Curr Probl Cardiol. 2013 Oct;38(10):417-55. doi: 10.1016/j.cpcardiol.2013.08.001.
Congenital long QT syndrome (LQTS) is a genetically heterogeneous group of heritable disorders of myocardial repolarization linked by the shared clinical phenotype of QT prolongation on electrocardiogram and an increased risk of potentially life-threatening cardiac arrhythmias. At the molecular level, mutations in 15 distinct LQTS-susceptibility genes that encode ion channel pore-forming α-subunits and accessory β-subunits central to the electromechanical function of the heart have been implicated in its pathogenesis. Over the past 2 decades, our evolving understanding of the electrophysiological mechanisms by which specific genetic substrates perturb the cardiac action potential has translated into vastly improved approaches to the diagnosis, risk stratification, and treatment of patients with LQTS. In this review, we describe how our understanding of the molecular underpinnings of LQTS has yielded numerous clinically meaningful genotype-phenotype correlations and how these insights have translated into genotype- and phenotype-guided approaches to the clinical management of LQTS.

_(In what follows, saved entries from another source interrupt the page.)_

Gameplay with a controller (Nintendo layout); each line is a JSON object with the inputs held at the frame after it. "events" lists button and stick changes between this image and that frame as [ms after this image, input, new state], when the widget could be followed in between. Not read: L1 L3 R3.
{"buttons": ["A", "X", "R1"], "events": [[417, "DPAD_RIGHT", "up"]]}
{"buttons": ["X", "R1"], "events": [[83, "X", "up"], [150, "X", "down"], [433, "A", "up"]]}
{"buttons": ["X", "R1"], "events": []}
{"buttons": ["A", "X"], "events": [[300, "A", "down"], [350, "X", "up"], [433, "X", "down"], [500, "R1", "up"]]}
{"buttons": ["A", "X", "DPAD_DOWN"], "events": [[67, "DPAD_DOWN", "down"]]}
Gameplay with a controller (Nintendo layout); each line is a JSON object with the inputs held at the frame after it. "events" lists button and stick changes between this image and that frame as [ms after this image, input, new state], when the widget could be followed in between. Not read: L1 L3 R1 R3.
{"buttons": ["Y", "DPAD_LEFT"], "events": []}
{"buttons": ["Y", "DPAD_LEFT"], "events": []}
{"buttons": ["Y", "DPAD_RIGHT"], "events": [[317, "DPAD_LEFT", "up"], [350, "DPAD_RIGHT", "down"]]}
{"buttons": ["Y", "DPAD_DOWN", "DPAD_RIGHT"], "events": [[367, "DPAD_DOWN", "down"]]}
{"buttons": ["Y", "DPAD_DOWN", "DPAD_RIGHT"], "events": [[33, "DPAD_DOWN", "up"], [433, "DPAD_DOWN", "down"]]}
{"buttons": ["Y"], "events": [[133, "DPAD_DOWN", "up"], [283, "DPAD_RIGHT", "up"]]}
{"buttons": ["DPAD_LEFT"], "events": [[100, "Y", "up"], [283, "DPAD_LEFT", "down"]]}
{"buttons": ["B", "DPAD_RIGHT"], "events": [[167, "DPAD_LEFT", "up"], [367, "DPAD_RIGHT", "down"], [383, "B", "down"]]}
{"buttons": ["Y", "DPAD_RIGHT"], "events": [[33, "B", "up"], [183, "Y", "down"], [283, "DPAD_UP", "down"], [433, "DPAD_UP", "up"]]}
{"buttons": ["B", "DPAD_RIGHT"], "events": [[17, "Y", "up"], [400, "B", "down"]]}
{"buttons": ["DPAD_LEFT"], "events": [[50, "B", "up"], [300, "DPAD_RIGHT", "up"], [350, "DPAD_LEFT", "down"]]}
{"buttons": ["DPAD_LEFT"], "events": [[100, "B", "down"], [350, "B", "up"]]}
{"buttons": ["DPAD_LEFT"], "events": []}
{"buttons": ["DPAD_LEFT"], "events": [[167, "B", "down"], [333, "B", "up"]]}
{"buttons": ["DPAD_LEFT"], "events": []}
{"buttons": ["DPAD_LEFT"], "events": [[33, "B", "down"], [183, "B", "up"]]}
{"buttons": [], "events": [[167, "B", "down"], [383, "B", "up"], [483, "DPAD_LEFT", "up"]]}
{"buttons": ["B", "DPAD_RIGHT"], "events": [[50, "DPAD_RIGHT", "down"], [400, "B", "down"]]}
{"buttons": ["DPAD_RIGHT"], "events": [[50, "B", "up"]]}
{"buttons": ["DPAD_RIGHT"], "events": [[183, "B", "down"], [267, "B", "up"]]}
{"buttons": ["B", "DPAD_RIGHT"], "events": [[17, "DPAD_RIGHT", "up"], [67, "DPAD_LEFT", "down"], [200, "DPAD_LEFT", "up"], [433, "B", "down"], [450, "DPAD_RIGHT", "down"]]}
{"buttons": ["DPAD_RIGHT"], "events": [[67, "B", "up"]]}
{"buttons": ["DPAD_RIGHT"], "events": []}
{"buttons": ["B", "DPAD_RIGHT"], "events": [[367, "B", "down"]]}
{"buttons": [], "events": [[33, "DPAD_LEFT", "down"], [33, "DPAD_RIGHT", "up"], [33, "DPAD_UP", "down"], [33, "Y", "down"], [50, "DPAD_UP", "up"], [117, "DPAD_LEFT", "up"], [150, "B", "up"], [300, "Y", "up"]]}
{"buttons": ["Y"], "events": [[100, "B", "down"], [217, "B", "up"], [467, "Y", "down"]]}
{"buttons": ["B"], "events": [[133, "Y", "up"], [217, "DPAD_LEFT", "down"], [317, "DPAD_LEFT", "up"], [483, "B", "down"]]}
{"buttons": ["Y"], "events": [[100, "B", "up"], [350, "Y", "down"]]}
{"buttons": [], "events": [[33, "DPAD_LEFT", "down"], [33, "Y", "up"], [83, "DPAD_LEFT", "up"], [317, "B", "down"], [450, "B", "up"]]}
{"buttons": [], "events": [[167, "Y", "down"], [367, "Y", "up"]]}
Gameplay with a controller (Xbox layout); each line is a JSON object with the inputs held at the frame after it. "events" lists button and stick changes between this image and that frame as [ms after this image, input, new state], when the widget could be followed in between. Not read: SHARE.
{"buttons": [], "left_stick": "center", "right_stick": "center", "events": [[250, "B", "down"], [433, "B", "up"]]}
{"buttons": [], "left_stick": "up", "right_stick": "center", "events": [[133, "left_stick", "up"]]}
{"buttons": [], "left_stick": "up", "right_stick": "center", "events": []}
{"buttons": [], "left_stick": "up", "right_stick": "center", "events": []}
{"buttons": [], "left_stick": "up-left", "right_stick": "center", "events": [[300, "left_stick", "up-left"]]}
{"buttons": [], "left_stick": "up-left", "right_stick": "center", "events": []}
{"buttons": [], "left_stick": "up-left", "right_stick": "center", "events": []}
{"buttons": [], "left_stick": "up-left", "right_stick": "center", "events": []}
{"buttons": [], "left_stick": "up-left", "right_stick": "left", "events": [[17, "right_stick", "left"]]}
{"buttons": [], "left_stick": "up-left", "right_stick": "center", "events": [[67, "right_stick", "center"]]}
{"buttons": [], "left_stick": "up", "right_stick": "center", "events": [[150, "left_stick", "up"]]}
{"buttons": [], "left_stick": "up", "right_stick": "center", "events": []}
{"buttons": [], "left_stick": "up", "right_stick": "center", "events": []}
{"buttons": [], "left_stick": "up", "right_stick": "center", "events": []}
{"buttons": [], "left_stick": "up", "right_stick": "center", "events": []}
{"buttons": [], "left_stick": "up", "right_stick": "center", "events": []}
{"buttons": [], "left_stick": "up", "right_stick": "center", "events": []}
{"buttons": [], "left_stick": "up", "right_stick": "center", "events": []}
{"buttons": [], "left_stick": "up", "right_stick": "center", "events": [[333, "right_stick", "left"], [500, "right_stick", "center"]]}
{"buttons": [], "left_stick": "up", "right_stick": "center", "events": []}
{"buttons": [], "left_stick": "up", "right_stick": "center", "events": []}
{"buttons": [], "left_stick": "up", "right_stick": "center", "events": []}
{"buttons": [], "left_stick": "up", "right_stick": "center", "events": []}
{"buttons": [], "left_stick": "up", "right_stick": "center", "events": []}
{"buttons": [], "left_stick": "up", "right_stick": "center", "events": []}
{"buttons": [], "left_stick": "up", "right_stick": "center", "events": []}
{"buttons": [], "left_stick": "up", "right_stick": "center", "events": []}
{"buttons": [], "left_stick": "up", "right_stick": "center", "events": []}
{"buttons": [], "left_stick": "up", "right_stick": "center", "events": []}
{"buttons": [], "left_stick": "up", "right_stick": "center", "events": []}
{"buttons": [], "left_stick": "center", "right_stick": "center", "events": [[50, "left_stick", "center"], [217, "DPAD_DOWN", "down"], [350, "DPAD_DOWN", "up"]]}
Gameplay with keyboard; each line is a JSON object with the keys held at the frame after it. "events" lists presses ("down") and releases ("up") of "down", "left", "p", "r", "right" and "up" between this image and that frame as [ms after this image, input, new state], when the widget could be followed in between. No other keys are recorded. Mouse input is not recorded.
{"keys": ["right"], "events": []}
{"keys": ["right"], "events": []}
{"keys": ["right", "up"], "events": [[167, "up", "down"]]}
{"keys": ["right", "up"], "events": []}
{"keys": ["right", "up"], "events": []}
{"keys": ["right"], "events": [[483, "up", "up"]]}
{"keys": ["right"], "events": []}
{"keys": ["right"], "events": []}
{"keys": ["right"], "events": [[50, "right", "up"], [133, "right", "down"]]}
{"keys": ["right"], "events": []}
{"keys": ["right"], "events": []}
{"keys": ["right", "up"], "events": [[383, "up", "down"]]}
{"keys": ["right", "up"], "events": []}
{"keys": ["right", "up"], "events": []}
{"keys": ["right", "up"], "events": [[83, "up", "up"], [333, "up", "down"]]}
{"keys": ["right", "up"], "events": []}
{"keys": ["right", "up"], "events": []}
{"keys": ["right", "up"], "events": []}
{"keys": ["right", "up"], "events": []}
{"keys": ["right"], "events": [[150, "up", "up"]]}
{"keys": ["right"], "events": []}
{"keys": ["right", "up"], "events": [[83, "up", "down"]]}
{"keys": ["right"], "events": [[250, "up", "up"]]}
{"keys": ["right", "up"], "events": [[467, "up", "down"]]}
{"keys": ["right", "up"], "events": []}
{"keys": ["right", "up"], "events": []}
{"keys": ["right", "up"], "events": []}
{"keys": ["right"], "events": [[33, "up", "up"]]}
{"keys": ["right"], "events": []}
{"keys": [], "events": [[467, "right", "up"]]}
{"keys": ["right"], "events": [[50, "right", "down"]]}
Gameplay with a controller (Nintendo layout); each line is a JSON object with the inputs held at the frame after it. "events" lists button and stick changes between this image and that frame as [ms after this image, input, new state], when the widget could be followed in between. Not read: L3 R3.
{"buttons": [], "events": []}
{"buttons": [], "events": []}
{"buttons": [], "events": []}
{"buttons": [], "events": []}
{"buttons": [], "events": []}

先天性长 QT 综合征(LQTS)是一组遗传性心肌复极障碍的基因异质性疾病,其特征为心电图 QT 延长和潜在危及生命的心律失常风险增加。在分子水平上,编码离子通道孔形成α亚单位和辅助β亚单位的 15 个不同的 LQTS 易感性基因的突变与心脏机电功能的中心有关,这些突变与疾病的发病机制有关。在过去的 20 年中,我们对特定遗传底物扰乱心脏动作电位的电生理机制的理解不断发展,这已经转化为对 LQTS 患者的诊断、风险分层和治疗的极大改进方法。在这篇综述中,我们描述了我们对 LQTS 分子基础的理解如何产生了许多具有临床意义的基因型-表型相关性,以及这些见解如何转化为基于基因型和表型的 LQTS 临床管理方法。